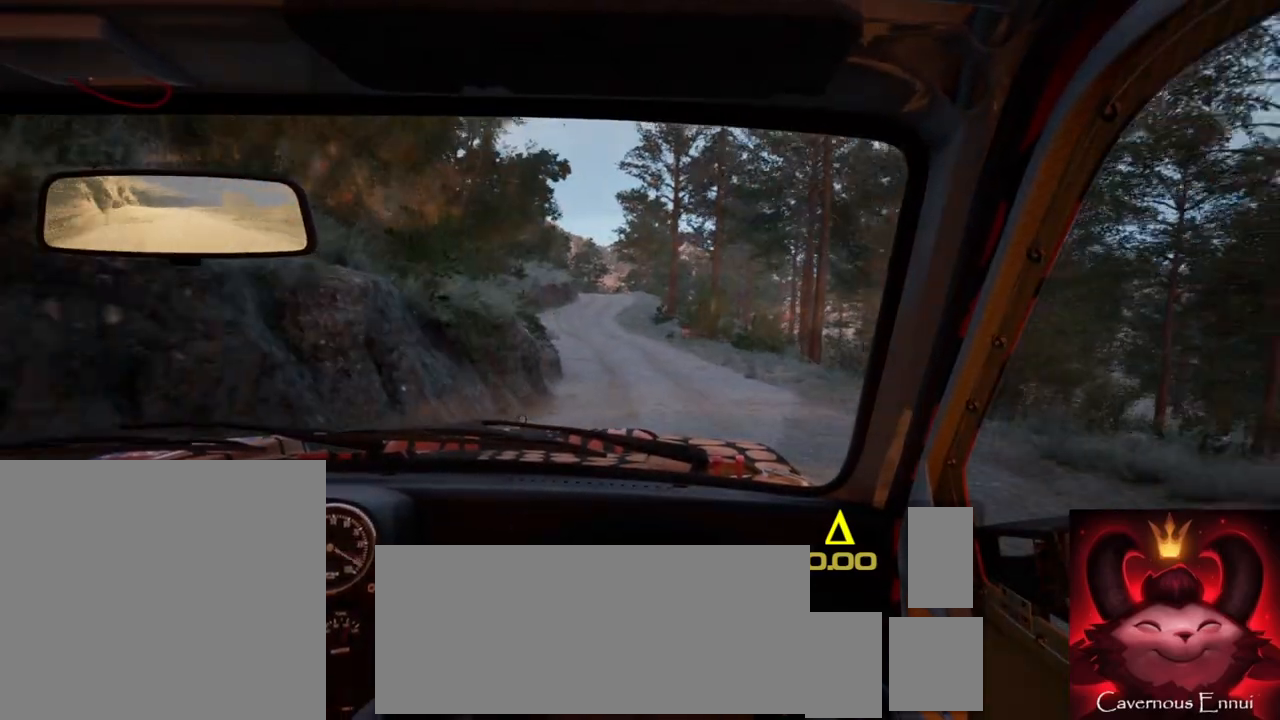
{"buttons": [], "left_stick": "left", "right_stick": "up", "events": [[50, "R1", "up"], [50, "R2", "up"], [150, "left_stick", "right"], [283, "left_stick", "center"], [417, "left_stick", "left"]]}
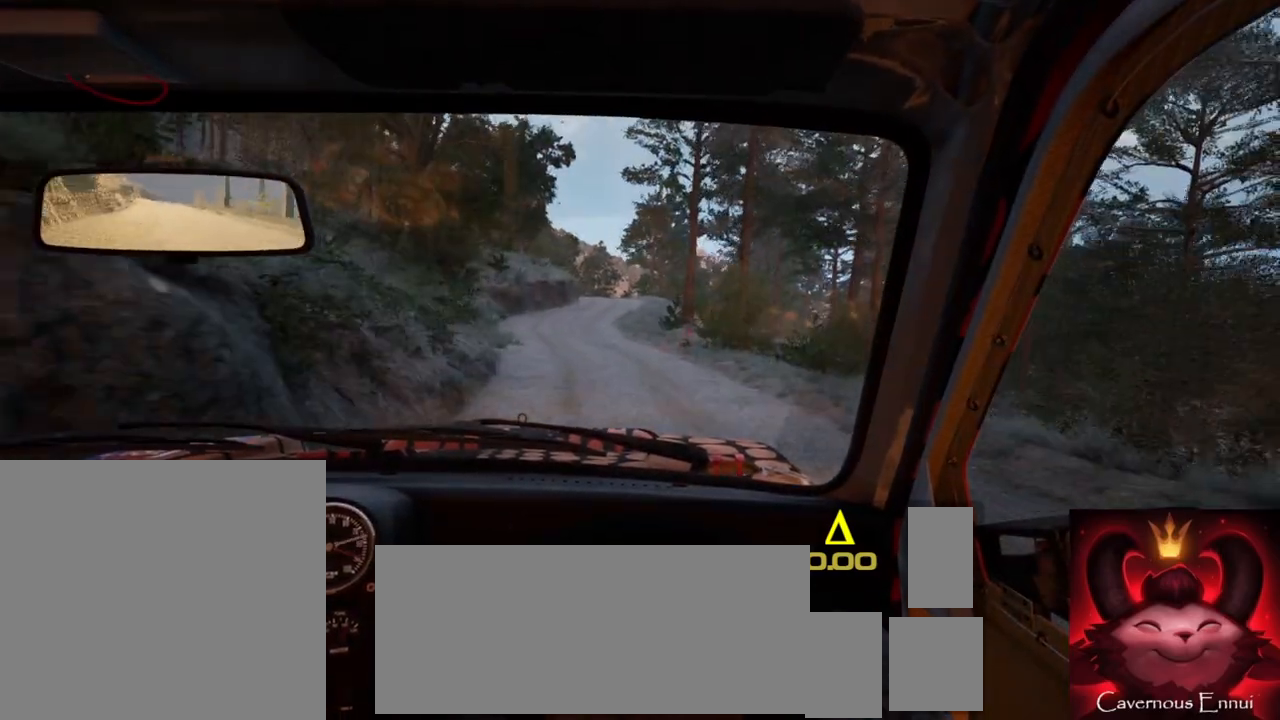
{"buttons": [], "left_stick": "right", "right_stick": "up", "events": [[167, "left_stick", "center"], [450, "left_stick", "right"]]}
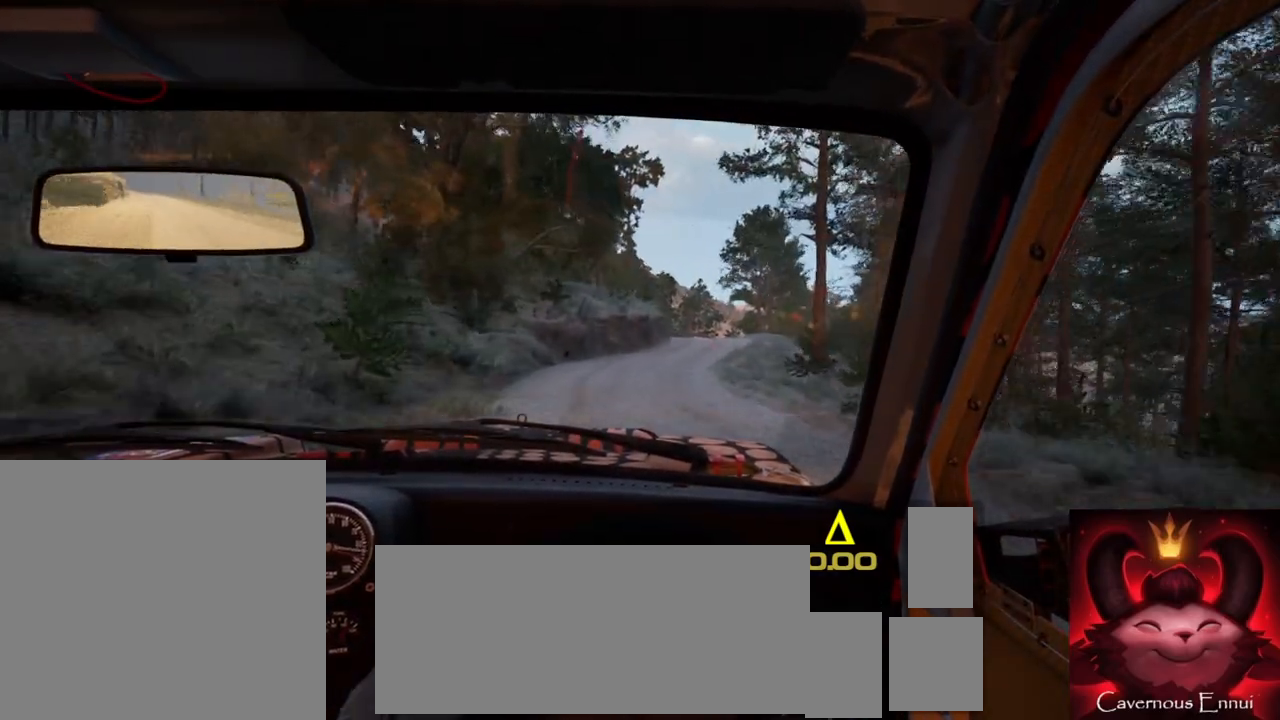
{"buttons": [], "left_stick": "center", "right_stick": "up", "events": [[167, "left_stick", "center"], [333, "left_stick", "right"], [433, "left_stick", "center"]]}
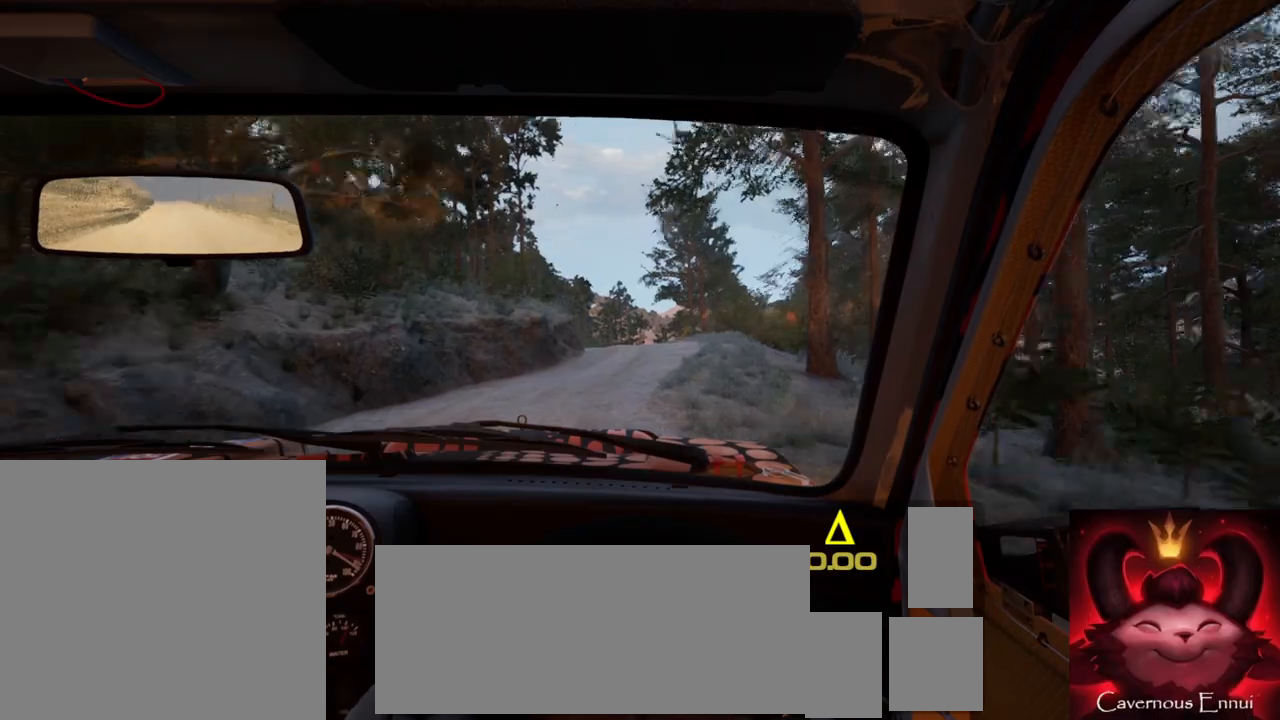
{"buttons": [], "left_stick": "left", "right_stick": "center", "events": [[67, "right_stick", "center"], [83, "left_stick", "down-left"], [233, "left_stick", "center"], [350, "left_stick", "left"], [367, "right_stick", "up"], [483, "right_stick", "center"]]}
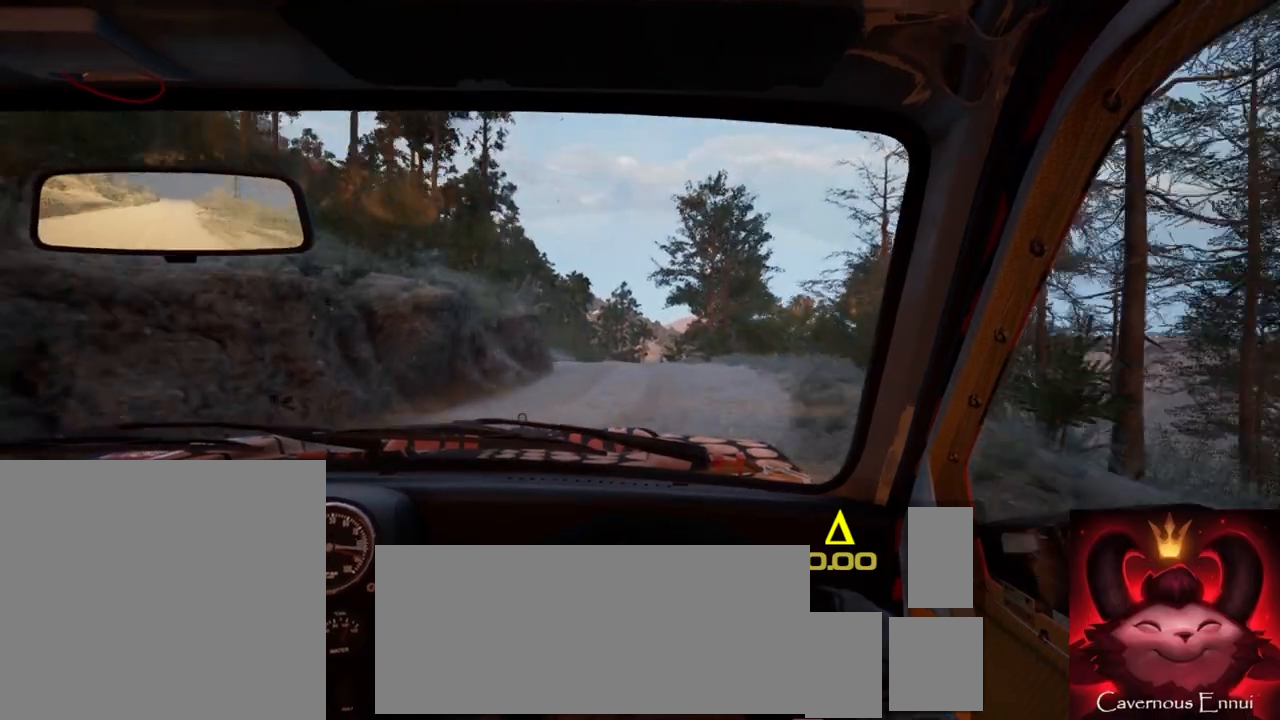
{"buttons": [], "left_stick": "right", "right_stick": "center", "events": [[33, "left_stick", "center"], [183, "L2", "down"], [350, "L2", "up"], [417, "left_stick", "right"]]}
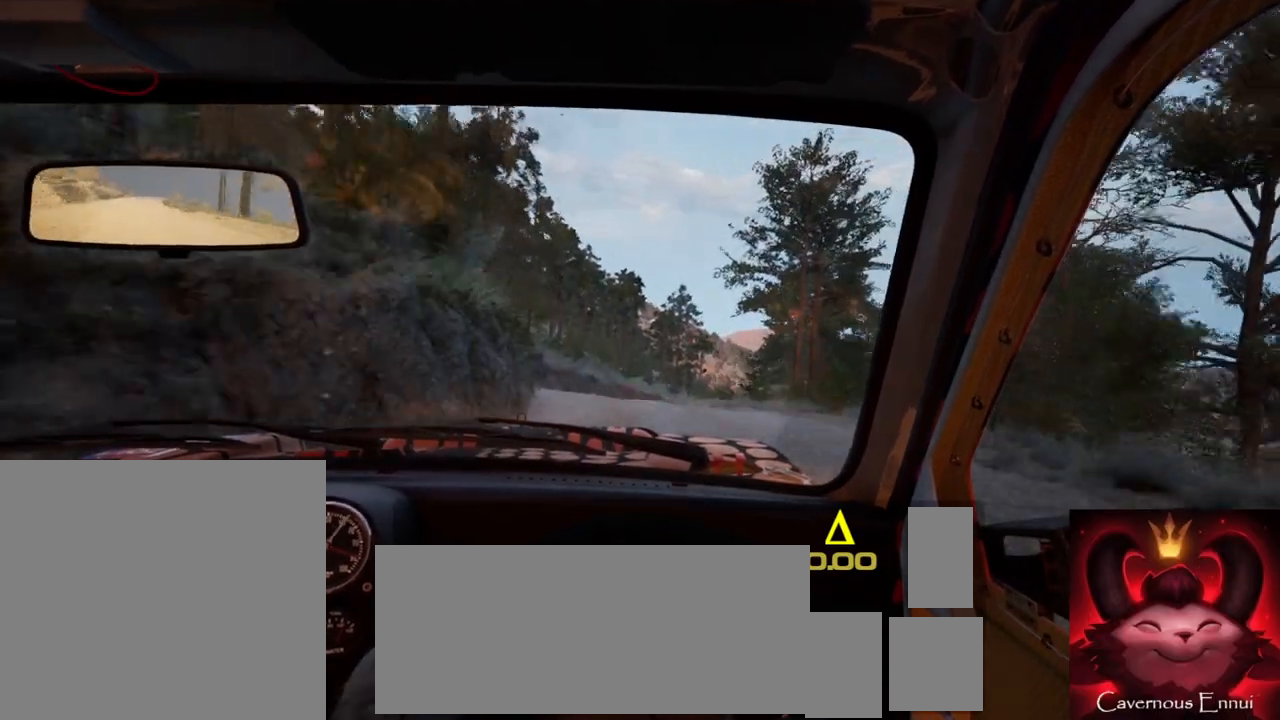
{"buttons": [], "left_stick": "center", "right_stick": "up", "events": [[83, "left_stick", "center"], [117, "right_stick", "up"], [167, "left_stick", "left"], [283, "right_stick", "center"], [417, "left_stick", "center"], [500, "right_stick", "up"]]}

----

GOAL OF THE EXERCISE | Quote every line of the records above exactly; no picture is to be copied.

RESPONSE FOR THIS EXERCISE |
{"buttons": [], "left_stick": "left", "right_stick": "up", "events": [[50, "R1", "up"], [50, "R2", "up"], [150, "left_stick", "right"], [283, "left_stick", "center"], [417, "left_stick", "left"]]}
{"buttons": [], "left_stick": "right", "right_stick": "up", "events": [[167, "left_stick", "center"], [450, "left_stick", "right"]]}
{"buttons": [], "left_stick": "center", "right_stick": "up", "events": [[167, "left_stick", "center"], [333, "left_stick", "right"], [433, "left_stick", "center"]]}
{"buttons": [], "left_stick": "left", "right_stick": "center", "events": [[67, "right_stick", "center"], [83, "left_stick", "down-left"], [233, "left_stick", "center"], [350, "left_stick", "left"], [367, "right_stick", "up"], [483, "right_stick", "center"]]}
{"buttons": [], "left_stick": "right", "right_stick": "center", "events": [[33, "left_stick", "center"], [183, "L2", "down"], [350, "L2", "up"], [417, "left_stick", "right"]]}
{"buttons": [], "left_stick": "center", "right_stick": "up", "events": [[83, "left_stick", "center"], [117, "right_stick", "up"], [167, "left_stick", "left"], [283, "right_stick", "center"], [417, "left_stick", "center"], [500, "right_stick", "up"]]}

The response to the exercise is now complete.